**Reading text**
START
Correct way to resolve recursive type information?

Hi,

I’ve followed the instructions on constructing recursive types (http://llvm.org/docs/ProgrammersManual.html#BuildRecType) and I can succesfully create simple recursive types using the C bindings (e.g. struct Test { struct Test *t };). I want to generalize this to get type information from my language into generated LLVM code. My language allows arbitrary forward type declarations that I resolve using two passes - first all type names are entered into the symbol table in turn and then all type structures are built in turn with references to other types being resolved from the symbol table.

To make this work with LLVM I plan to:

  • in the first type resolution pass, for every structured type in the compiled source create a type handle referencing an opaque type with LLVMCreateTypeHandle(LLVMCreateOpaqueType() and store it in the type’s symbol table entry
  • in the second type resolution pass, create an LLVM structured type for every structured type in the program. The element types for any referenced types will be those types’ opaque types
  • in a third pass, for every structured type in the program, resolve its opaque type to its structured type with LLVMRefineType

Will I have a problem with TypeRefs becoming invalid underneath me as I repeatedly call LLVMRefineType in the third pass? If so how can I construct a web of mutually recursive types - is there some kind of atomic LLVMRefineType alternative that can refine the whole lot in one go?
END
**Listed entries**
START
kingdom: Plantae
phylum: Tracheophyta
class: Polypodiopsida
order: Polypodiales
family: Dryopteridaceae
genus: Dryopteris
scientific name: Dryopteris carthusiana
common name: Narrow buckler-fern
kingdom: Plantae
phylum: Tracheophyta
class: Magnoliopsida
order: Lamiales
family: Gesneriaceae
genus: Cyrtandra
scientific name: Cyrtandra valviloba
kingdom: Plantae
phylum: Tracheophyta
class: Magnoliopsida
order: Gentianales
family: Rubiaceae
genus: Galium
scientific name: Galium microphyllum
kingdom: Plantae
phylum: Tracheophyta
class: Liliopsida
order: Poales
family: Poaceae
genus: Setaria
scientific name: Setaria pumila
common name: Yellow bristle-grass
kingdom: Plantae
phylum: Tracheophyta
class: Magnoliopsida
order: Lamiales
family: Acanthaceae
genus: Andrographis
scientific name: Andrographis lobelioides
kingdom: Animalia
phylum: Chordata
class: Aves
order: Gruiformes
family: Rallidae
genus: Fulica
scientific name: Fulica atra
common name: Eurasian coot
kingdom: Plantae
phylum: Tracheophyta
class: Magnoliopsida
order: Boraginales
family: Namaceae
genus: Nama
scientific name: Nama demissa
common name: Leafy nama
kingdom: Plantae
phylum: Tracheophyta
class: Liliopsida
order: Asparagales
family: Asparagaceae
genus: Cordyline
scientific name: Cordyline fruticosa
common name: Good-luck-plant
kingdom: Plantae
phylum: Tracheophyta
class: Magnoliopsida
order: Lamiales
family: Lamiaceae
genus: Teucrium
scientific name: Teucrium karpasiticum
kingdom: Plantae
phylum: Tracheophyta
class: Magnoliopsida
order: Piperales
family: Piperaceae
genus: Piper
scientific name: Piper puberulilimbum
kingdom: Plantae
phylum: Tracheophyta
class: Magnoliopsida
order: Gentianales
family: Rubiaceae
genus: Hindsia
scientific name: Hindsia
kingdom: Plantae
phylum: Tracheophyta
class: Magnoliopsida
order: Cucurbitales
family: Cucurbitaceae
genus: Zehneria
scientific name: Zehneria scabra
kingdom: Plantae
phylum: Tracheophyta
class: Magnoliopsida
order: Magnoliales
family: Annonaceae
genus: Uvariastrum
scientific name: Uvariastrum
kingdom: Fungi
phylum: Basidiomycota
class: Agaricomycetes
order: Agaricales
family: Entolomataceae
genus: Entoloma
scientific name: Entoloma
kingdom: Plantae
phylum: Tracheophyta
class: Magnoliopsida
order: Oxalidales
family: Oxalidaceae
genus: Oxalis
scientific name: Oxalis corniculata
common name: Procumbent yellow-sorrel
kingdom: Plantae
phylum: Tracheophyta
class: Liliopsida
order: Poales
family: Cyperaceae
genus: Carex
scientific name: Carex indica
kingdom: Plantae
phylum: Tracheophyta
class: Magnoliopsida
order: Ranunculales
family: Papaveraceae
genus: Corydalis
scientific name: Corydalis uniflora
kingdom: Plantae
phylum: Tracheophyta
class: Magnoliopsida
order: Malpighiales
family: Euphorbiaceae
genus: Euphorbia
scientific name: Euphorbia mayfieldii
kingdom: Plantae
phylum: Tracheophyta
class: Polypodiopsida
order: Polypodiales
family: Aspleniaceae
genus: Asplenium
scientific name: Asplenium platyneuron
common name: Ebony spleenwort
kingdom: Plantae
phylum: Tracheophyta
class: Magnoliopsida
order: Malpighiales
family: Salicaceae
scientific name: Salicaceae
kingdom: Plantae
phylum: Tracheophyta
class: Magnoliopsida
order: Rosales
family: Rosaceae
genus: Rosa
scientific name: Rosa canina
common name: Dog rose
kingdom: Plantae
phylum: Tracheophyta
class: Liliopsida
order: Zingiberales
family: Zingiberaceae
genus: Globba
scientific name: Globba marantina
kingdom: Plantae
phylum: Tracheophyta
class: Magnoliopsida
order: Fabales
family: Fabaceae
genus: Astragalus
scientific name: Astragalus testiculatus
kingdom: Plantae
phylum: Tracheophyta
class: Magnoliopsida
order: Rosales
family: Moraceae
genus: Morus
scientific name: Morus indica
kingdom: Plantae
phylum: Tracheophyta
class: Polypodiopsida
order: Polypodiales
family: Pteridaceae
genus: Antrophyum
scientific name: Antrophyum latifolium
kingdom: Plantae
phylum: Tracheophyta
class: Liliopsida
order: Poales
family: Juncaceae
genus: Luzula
END
**Set of tasks**
A. Reproduce the forum post on LLVM recursive types from "Will I have" up to and including "lot in one go?".
B. In the forum post on LLVM recursive types, which function does the author plan to call in the third pass to resolve each opaque type to its structured type?
C. Write the next part of the forum post on LLVM recursive types, picking up after its final sentence.
The entries can be left aside; only the forum post on LLVM recursive types is relevant.

**Responses to the exercise**
A.
Will I have a problem with TypeRefs becoming invalid underneath me as I repeatedly call LLVMRefineType in the third pass? If so how can I construct a web of mutually recursive types - is there some kind of atomic LLVMRefineType alternative that can refine the whole lot in one go?

B. LLVMRefineType

C.
I’d be grateful for any advice,
– James Williams

In my compiler, the multiple passes for resolving type names is done first, using high-level type classes, before any LLVM IR is involved. The high level classes are needed anyway since the LLVM type model does not capture concepts such as const, up-casting, and other aspects of high-level types. (Actually, I don’t have discrete passes, what I have is a work-queue of symbols to be processed and analysis tasks to be performed on those symbols, with the ability to perform certain analysis tasks “just in time” if needed by other tasks. My friend jokingly refers to this as the “breadth-first compiler”. However, that level of complexity is only required if you are doing things like type inference.)

Only when the types are fully resolved do I convert to LLVM types. This only requires a single pass:

for each type:
if the type has not yet been constructed:
set the ‘under construction’ bit for that type.
create an opaque type as a placeholder
for each member type (recursively) construct the type
(using the member type’s placeholder if the member type is still under construction.)
create the type from the member types.
clear the ‘under construction’ bit.
replace the placeholder with the constructed type.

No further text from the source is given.